You need a centralized system that handles the full test lifecycle: intake, prioritization, hypothesis documentation, status tracking, results storage, and reporting. It doesn't have to be fancy. It does have to be searchable, consistent, and the single source of truth.
At NRG, we went through three iterations before getting this right. The first was a Notion database — workable but clunky for reporting. The second was a custom Airtable setup — better, but the reporting still required manual export. What we really needed was something purpose-built for experimentation workflow: structured intake forms so every request comes in the same format, automated prioritization scoring, hypothesis briefs that lock before development, and results that tie back to the original brief automatically.
That need is exactly why I built GrowthLayer. It handles the intake, prioritization, and test repository workflow so teams can focus on running good tests instead of managing spreadsheets. But whether you use GrowthLayer, Airtable, Notion, or a custom internal tool, the principle is the same: your tooling needs to scale with your program, and Excel is not that tool.

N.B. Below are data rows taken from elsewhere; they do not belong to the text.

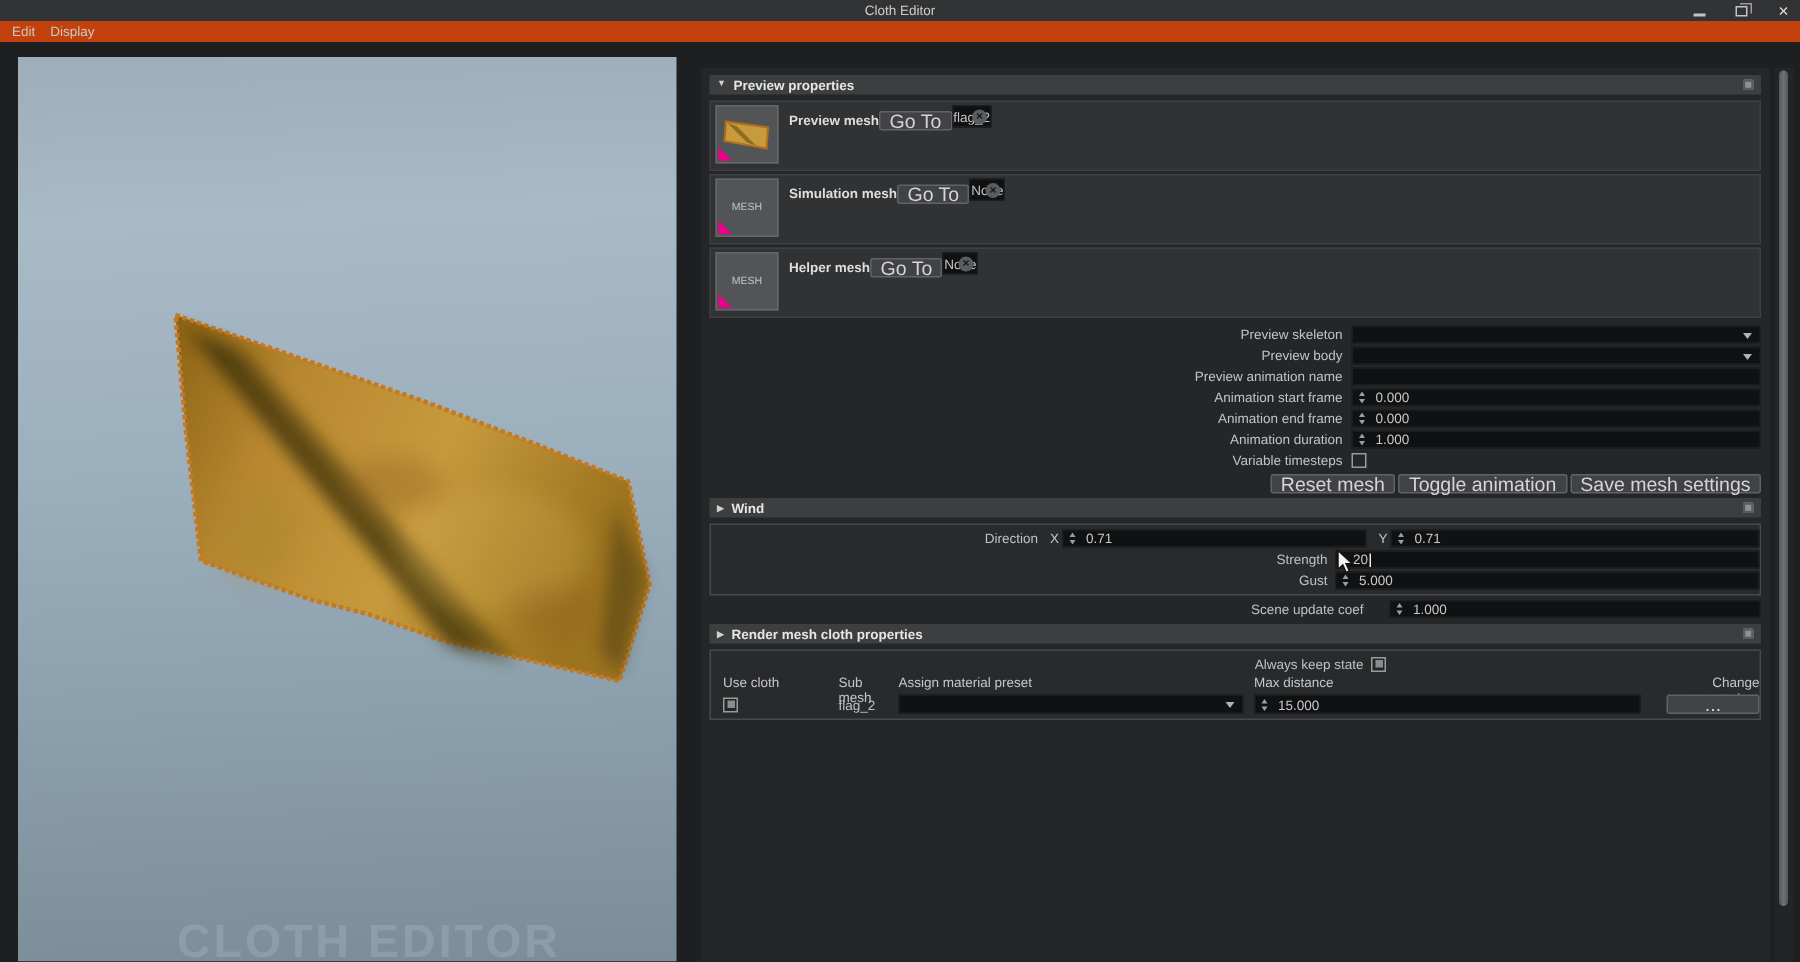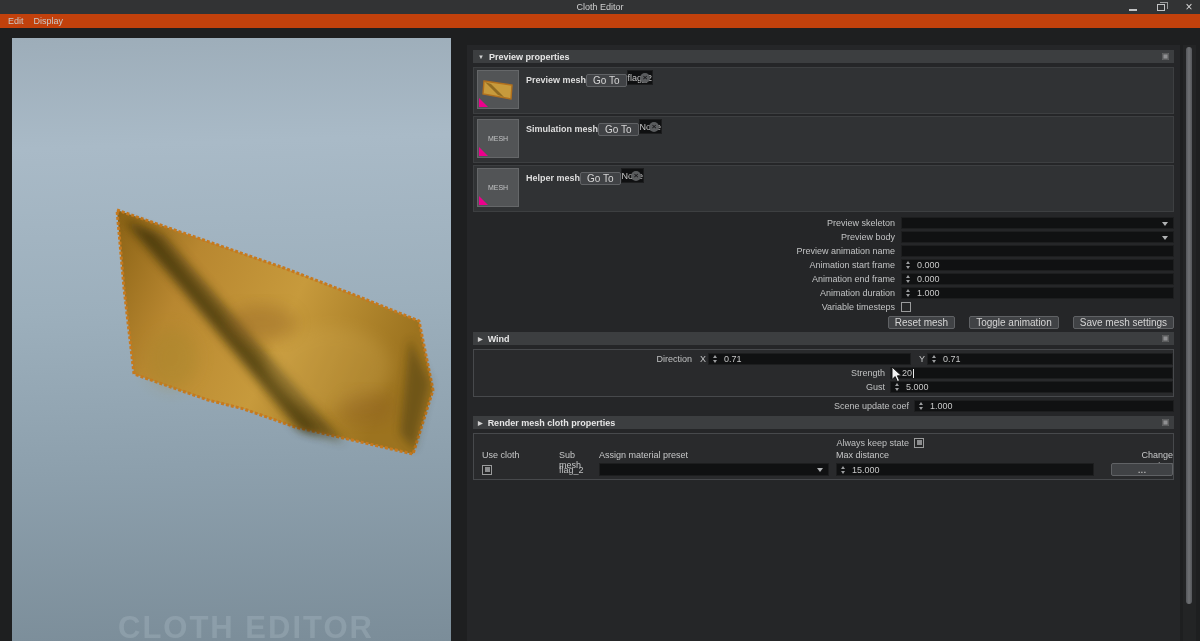--- a/index.html
+++ b/index.html
@@ -40,21 +40,21 @@
   .mesh-block{display:flex;gap:7px;background:#303234;border:1px solid #3d3f41;
     padding:2px 3px;margin-bottom:2px;height:47px;}
   .thumb{width:42px;height:39px;background:#525456;border:1px solid #656769;position:relative;
     display:flex;align-items:center;justify-content:center;font-size:7px;color:#c3c4c5;flex:none;}
   .pinktri{position:absolute;left:1px;bottom:1px;width:0;height:0;
     border-bottom:9px solid #ec008c;border-right:9px solid transparent;}
   .mesh-main{flex:1;display:flex;flex-direction:row;}
   .mesh-top{display:flex;align-items:center;height:20px;}
   .mesh-label{font-weight:bold;color:#dedede;}
   .btn{background:#404245;border:1px solid #606265;border-radius:2px;color:#d5d5d5;
-    font-size:10px;font-family:inherit;height:13px;line-height:11px;padding:0 6px;cursor:default;}
+    font-size:13px;font-family:inherit;height:13px;line-height:11px;padding:0 6px;cursor:default;}
   .goto{margin-left:auto;}
   .mesh-input{height:15px;background:#0f1011;border:1px solid #1c1d1e;position:relative;
     display:flex;align-items:center;justify-content:center;color:#c6c6c6;}
   .clear-btn{position:absolute;right:2px;top:2px;width:10px;height:10px;border-radius:50%;
     background:#5a5c5e;color:#17181a;font-size:8px;line-height:10px;text-align:center;font-weight:bold;}
   
   .form-rows{margin-top:4px;}
   .frow{display:flex;align-items:center;height:13px;margin-bottom:1px;}
   .flabel{width:428px;text-align:right;padding-right:6px;color:#c2c3c4;flex:none;}
   .ffield{flex:1;height:12px;background:#101112;border:1px solid #1d1e1f;position:relative;
@@ -63,34 +63,34 @@
     border-left:3.5px solid transparent;border-right:3.5px solid transparent;border-top:4px solid #b0b2b4;}
   .spinner{display:flex;flex-direction:column;align-items:center;justify-content:center;
     gap:2px;width:12px;flex:none;}
   .spin-up{width:0;height:0;border-left:2.5px solid transparent;border-right:2.5px solid transparent;border-bottom:3px solid #9c9ea0;}
   .spin-down{width:0;height:0;border-left:2.5px solid transparent;border-right:2.5px solid transparent;border-top:3px solid #9c9ea0;}
   .fvalue{color:#c8c8c8;padding-left:3px;}
   .checkbox{width:10px;height:10px;border:1px solid #9a9b9c;background:#252627;flex:none;}
   .checkbox.checked{display:flex;align-items:center;justify-content:center;}
   .checkbox.checked::after{content:"";width:5px;height:5px;background:#8b8c8e;}
   
-  .btn-row{display:flex;justify-content:flex-end;gap:14px;margin:3px 0 3px 0;}
+  .btn-row{display:flex;justify-content:flex-end;gap:2px;margin:3px 0 3px 0;}
   
   .frame{border:1px solid #47494c;background:#292a2c;padding:2px 0;}
   .wind-row{display:flex;align-items:center;height:14px;}
   .dir-label{width:224px;text-align:right;padding-right:6px;flex:none;}
   .axis-label{width:10px;text-align:center;flex:none;color:#c2c3c4;}
   .x-field{width:203px;flex:none;margin-right:6px;}
   .y-field{flex:1;}
   .flabel-w{width:416px;text-align:right;padding-right:5px;flex:none;}
   .strength-field{flex:1;height:12px;background:#101112;border:1px solid #1d1e1f;
     position:relative;display:flex;align-items:center;}
   .caret{width:1px;height:9px;background:#e8e8e8;margin-left:1px;}
   .cursor-svg{position:absolute;left:0px;top:-2px;z-index:5;}
-  .scene-row{display:flex;align-items:center;height:14px;margin-top:2px;}
+  .scene-row{display:flex;align-items:center;height:14px;margin-top:2px;gap:12px;}
   .flabel-s{width:441px;text-align:right;padding-right:5px;flex:none;}
   
   .aks-row{display:flex;align-items:center;height:13px;margin-bottom:1px;}
   .aks-label{width:440px;text-align:right;padding-right:5px;flex:none;}
   .rcols,.rrow{display:flex;align-items:flex-start;}
   .rcols{height:12px;color:#c6c7c8;}
   .rrow{height:15px;align-items:center;}
   .c1{width:85px;padding-left:8px;flex:none;}
   .c2{width:40px;flex:none;}
   .c3{width:230px;flex:none;margin-right:7px;}

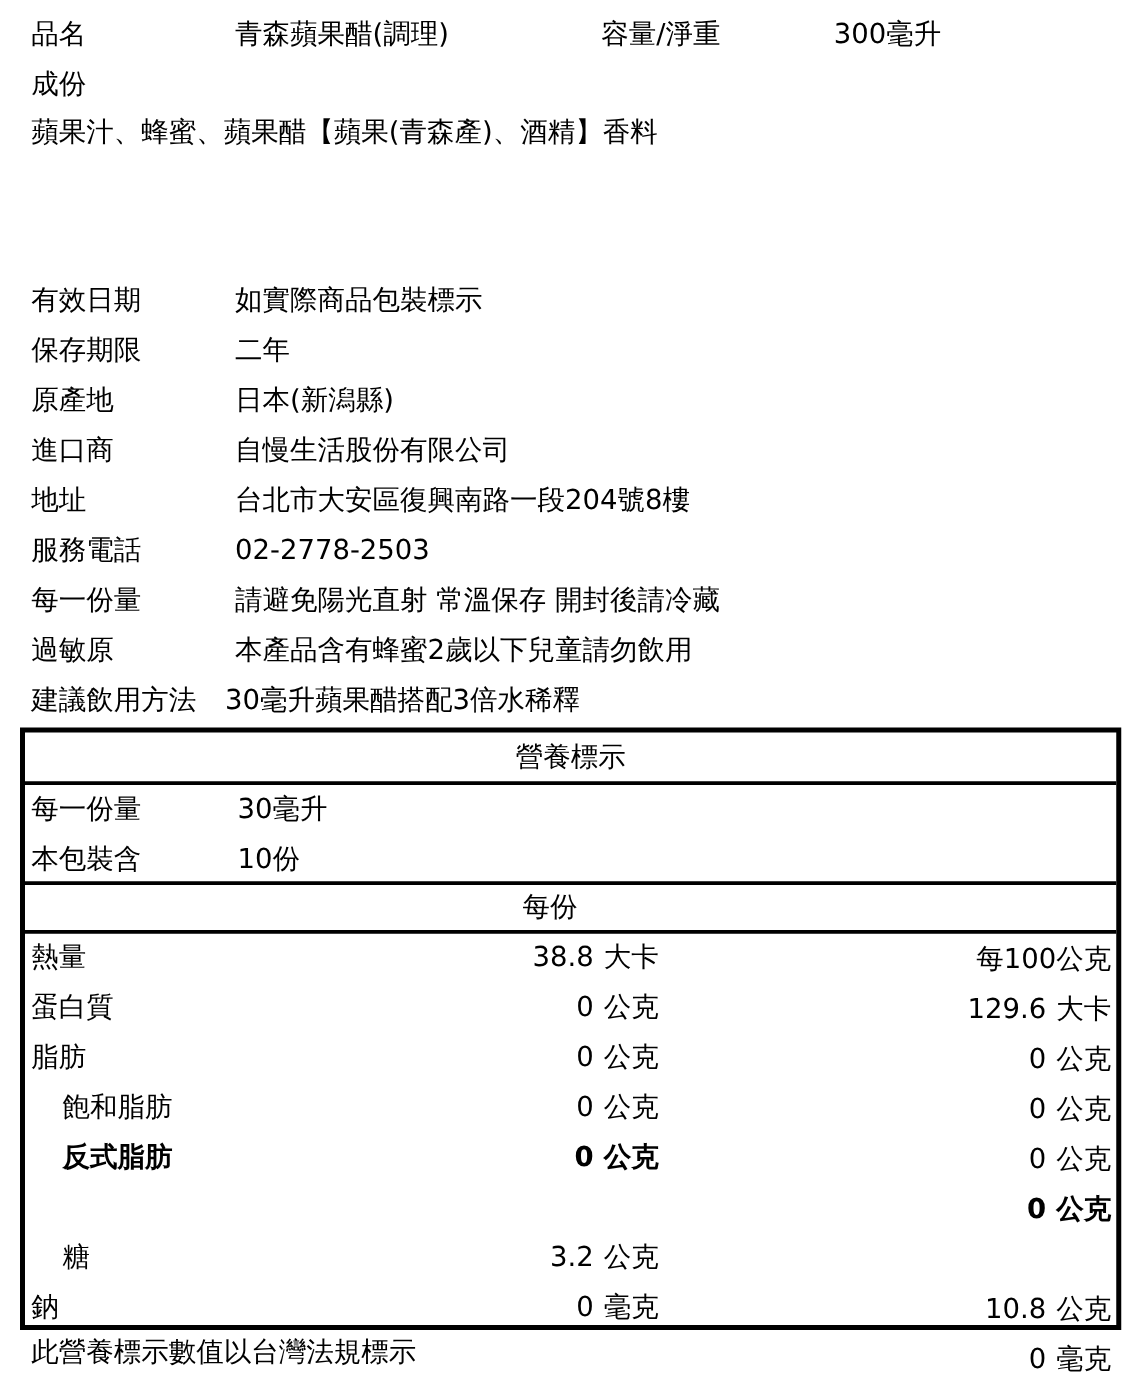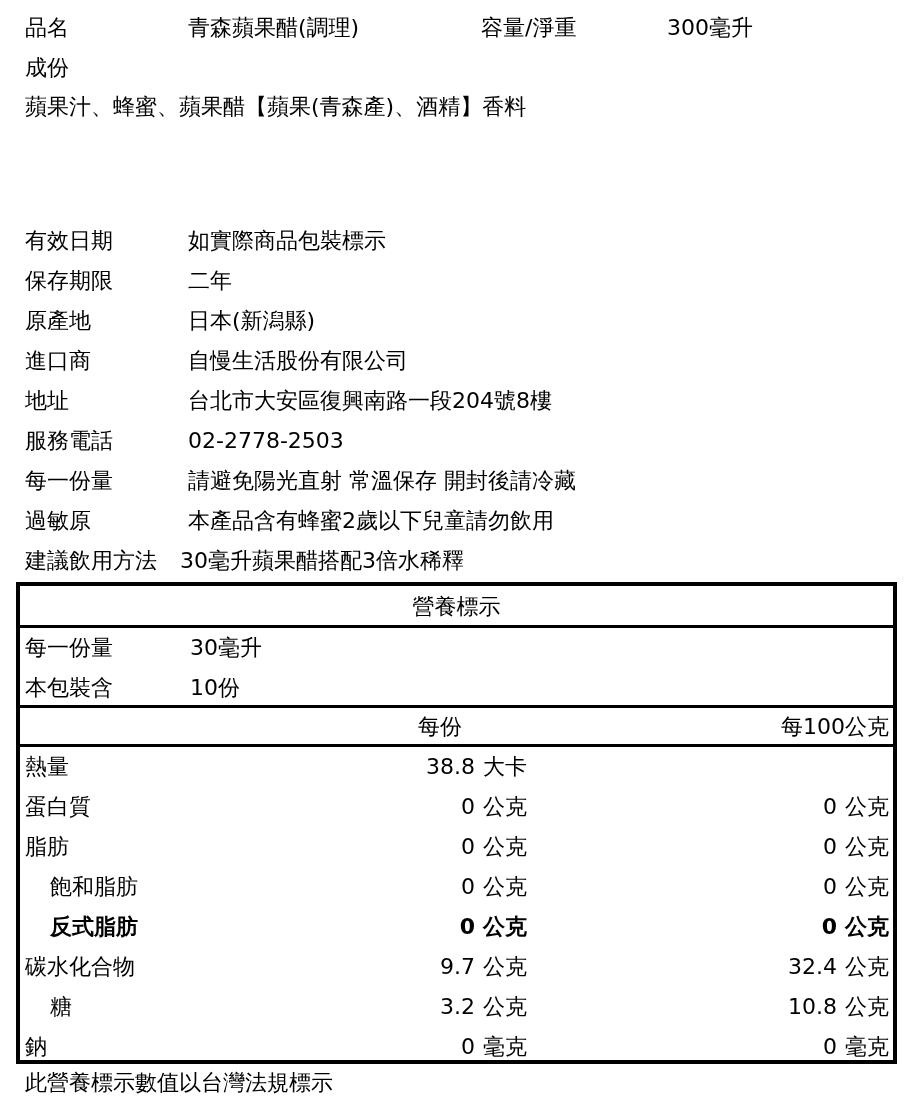--- a/index.html
+++ b/index.html
@@ -17,21 +17,21 @@
 
   .nut-table {
     position: absolute; left: 16px; top: 582px; width: 881px; height: 482px;
     box-sizing: border-box; border: 4px solid #000;
   }
   .hline { position: absolute; left: 0; right: 0; height: 3px; background: #000; }
   .nrow { position: absolute; left: 0; right: 0; height: 43px; line-height: 40px; white-space: nowrap; }
   .nrow .name { position: absolute; left: 5px; }
   .nrow .name.sub { left: 30px; }
   .nrow .c1 { position: absolute; right: 366px; text-align: right; }
-  .nrow .c2 { position: absolute; right: 4px; text-align: right; }
+  .nrow .c2 { position: absolute; right: 4px; text-align: right; margin-top: 41px; }
   .nrow .unit { margin-left: 8px; }
   .title-row { text-align: center; }
   .serv .lbl { position: absolute; left: 5px; }
   .serv .val { position: absolute; left: 170px; }
   .footer { position: absolute; left: 25px; top: 1064px; height: 48px; line-height: 38px; white-space: nowrap; }
 </style>
 </head>
 <body>
 
 <div class="abs" style="left:25px; top:8px; line-height:40px;">品名</div>
@@ -97,20 +97,21 @@
 
   <div class="nrow" style="top:121px;">
     <span class="abs" style="left:398px;">每份</span>
     <span class="c2">每100公克</span>
   </div>
   <div class="hline" style="top:158px;"></div>
 
   <div class="nrow" style="top:161px;">
     <span class="name">熱量</span>
     <span class="c1"><span>38.8</span><span class="unit">大卡</span></span>
+    <span class="c2"><span>129.6</span><span class="unit">大卡</span></span>
   </div>
   <div class="nrow" style="top:201px;">
     <span class="name">蛋白質</span>
     <span class="c1"><span>0</span><span class="unit">公克</span></span>
     <span class="c2"><span>0</span><span class="unit">公克</span></span>
   </div>
   <div class="nrow" style="top:241px;">
     <span class="name">脂肪</span>
     <span class="c1"><span>0</span><span class="unit">公克</span></span>
     <span class="c2"><span>0</span><span class="unit">公克</span></span>
@@ -118,25 +119,20 @@
   <div class="nrow" style="top:281px;">
     <span class="name sub">飽和脂肪</span>
     <span class="c1"><span>0</span><span class="unit">公克</span></span>
     <span class="c2"><span>0</span><span class="unit">公克</span></span>
   </div>
   <div class="nrow" style="top:321px;font-weight:bold;">
     <span class="name sub">反式脂肪</span>
     <span class="c1"><span>0</span><span class="unit">公克</span></span>
     <span class="c2"><span>0</span><span class="unit">公克</span></span>
   </div>
-  <div class="nrow" style="top:361px;">
-    <span class="name">碳水化合物</span>
-    <span class="c1"><span>9.7</span><span class="unit">公克</span></span>
-    <span class="c2"><span>32.4</span><span class="unit">公克</span></span>
-  </div>
   <div class="nrow" style="top:401px;">
     <span class="name sub">糖</span>
     <span class="c1"><span>3.2</span><span class="unit">公克</span></span>
     <span class="c2"><span>10.8</span><span class="unit">公克</span></span>
   </div>
   <div class="nrow" style="top:441px;">
     <span class="name">鈉</span>
     <span class="c1"><span>0</span><span class="unit">毫克</span></span>
     <span class="c2"><span>0</span><span class="unit">毫克</span></span>
   </div>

The Pattern: Standardize Before You Scale
Every one of these failure points has a common thread. The fix isn't more effort or more people (though you will need more people eventually). The fix is standardization.
Standardize how ideas enter the pipeline. Standardize how hypotheses are documented. Standardize the handoff process between roles. Standardize how results are stored and reported. Then scale.
When I was transitioning NRG from an agency-managed model to a fully in-house program, the first six months were entirely about standardization. We wrote SOPs for every stage of the testing lifecycle. We created templates for hypothesis briefs, design specs, QA checklists, and result readouts. We documented the scoring framework and the decision rules for prioritization.
It felt slow. We weren't running more tests. Stakeholders were impatient. But when we started scaling, those standards meant that new hires could be productive within their first month. The agency team members who transitioned in-house had clear processes to follow. The quality of tests remained consistent even as volume tripled.
The organizations that try to scale before standardizing inevitably hit all four failure points simultaneously. They increase volume, quality drops, hypotheses drift, the team gets overwhelmed, and the tooling can't keep up. Then they pull back, declare that "scaling didn't work," and return to running 5 tests a quarter. The problem was never the scaling. The problem was the sequence.
The Practical Scaling Roadmap
If I were starting from scratch — taking a program from 5 tests per quarter to 25+ — here's the sequence I'd follow.
Quarter one: Standardize. Write the SOPs. Build the hypothesis brief template. Implement ICE/RICE scoring. Set up whatever test repository you're going to use, even if it's a well-structured spreadsheet to start. Keep running tests at your current pace, but run them through the new process.
Quarter two: Remove the first bottleneck. Map your capacity constraints, identify the tightest one, and either add resources or find efficiency gains. Usually this means getting dedicated dev capacity or formalizing the design handoff. Increase test volume by 50%, not 200%.
Quarter three: Stress-test the process. At 50% more volume, you'll find the cracks in your standards. Some SOPs won't survive contact with reality. Some templates will need revision. Fix them while the volume increase is still manageable.
Quarter four: Scale for real. With proven processes, identified capacity, and a working repository, you can start pushing toward your target volume. This is also when you make the headcount case, because you now have two quarters of data showing what the program delivers per test.
This entire sequence assumes you have the measurement infrastructure to demonstrate revenue impact. If you don't, step zero is building that, because everything else — headcount, tooling, executive buy-in — depends on being able to answer one question: what is this program worth?
The answer to that question, backed by rigorous data, is how you get from 5 experiments to 20, from 20 to 50, and from 50 to 100+. It's how you build a program that scales without breaking.